Durkheim voorzag dat met de verschuiving van de premoderne naar de moderne samenleving, aan de ene kant, ongelooflijke emancipatie van individuele autonomie en productiviteit; terwijl aan de andere kant een radicale erosie van sociale banden en geworteldheid.

Een erfgenaam van de Verlichting, Durkheim verdedigde de bevrijding van individuen van religieuze dogma's, maar hij vreesde ook dat individuen met hun vrijlating uit de traditie in een staat van anomie zouden vallen - een toestand die het best kan worden gezien als 'normloosheid' - waarvan hij dacht dat het een kernpathologie van het moderne leven was.

Om deze reden, zijn hele carrière heeft hij geprobeerd de grondslagen van sociale solidariteit in de moderniteit te identificeren; hij was geobsedeerd door het verzoenen van de behoefte aan individuele vrijheid en de behoefte aan gemeenschap in liberale democratieën.

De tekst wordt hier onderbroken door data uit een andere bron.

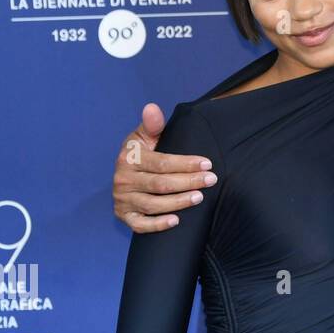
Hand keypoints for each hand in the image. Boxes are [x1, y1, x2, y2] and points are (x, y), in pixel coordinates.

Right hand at [112, 103, 216, 233]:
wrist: (123, 174)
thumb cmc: (141, 153)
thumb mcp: (144, 137)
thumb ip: (152, 124)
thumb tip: (152, 107)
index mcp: (129, 159)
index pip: (161, 163)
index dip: (185, 164)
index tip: (207, 163)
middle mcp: (123, 180)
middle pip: (160, 184)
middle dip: (188, 182)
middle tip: (211, 180)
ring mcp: (122, 200)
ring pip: (153, 205)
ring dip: (179, 202)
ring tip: (199, 197)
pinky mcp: (123, 216)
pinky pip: (140, 225)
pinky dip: (158, 224)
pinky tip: (176, 221)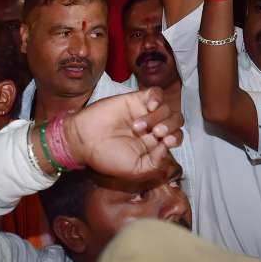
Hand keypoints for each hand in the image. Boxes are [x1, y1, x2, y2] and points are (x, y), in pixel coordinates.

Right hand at [59, 88, 182, 178]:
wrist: (84, 140)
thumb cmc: (107, 157)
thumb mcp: (134, 169)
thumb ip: (154, 162)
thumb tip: (167, 148)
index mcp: (154, 144)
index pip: (175, 137)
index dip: (175, 138)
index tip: (165, 142)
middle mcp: (151, 127)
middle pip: (175, 121)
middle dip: (170, 126)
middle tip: (156, 133)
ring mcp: (144, 112)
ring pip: (166, 108)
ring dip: (157, 117)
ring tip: (138, 126)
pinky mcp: (135, 99)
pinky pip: (156, 93)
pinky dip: (157, 98)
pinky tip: (149, 106)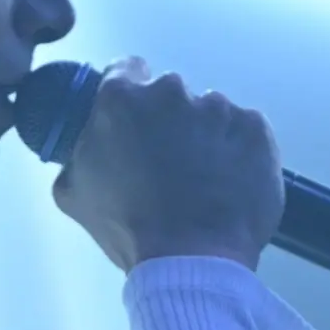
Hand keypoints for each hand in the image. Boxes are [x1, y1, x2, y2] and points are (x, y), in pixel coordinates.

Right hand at [51, 57, 285, 272]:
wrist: (191, 259)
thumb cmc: (126, 226)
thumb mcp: (73, 191)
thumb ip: (79, 152)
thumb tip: (88, 145)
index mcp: (121, 98)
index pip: (125, 70)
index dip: (128, 96)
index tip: (133, 121)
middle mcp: (171, 91)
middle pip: (168, 94)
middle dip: (167, 120)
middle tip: (167, 162)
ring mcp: (219, 108)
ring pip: (209, 113)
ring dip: (204, 136)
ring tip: (204, 180)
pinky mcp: (256, 129)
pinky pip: (243, 131)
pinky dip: (237, 150)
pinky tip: (230, 182)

In zijn volwassen jaren, Durkheim vond wat volgens hem een ​​oplossing was voor dit hardnekkige probleem:religie. Maar niet 'religie' zoals begrepen in de conventionele zin. Trouw aan zijn sociologische overtuigingen, Durkheim begon religie te begrijpen als een ander sociaal feit, dat is, als bijproduct van het sociale leven. In zijn klassieker De elementaire vormen van het religieuze leven , hij definieerde "religie" op de volgende manier:

"Een religie is een verenigd systeem van overtuigingen en praktijken met betrekking tot heilige dingen, Het is te zeggen, dingen die apart en verboden zijn - overtuigingen en praktijken die zich verenigen in één enkele morele gemeenschap die een kerk wordt genoemd, allen die zich eraan houden."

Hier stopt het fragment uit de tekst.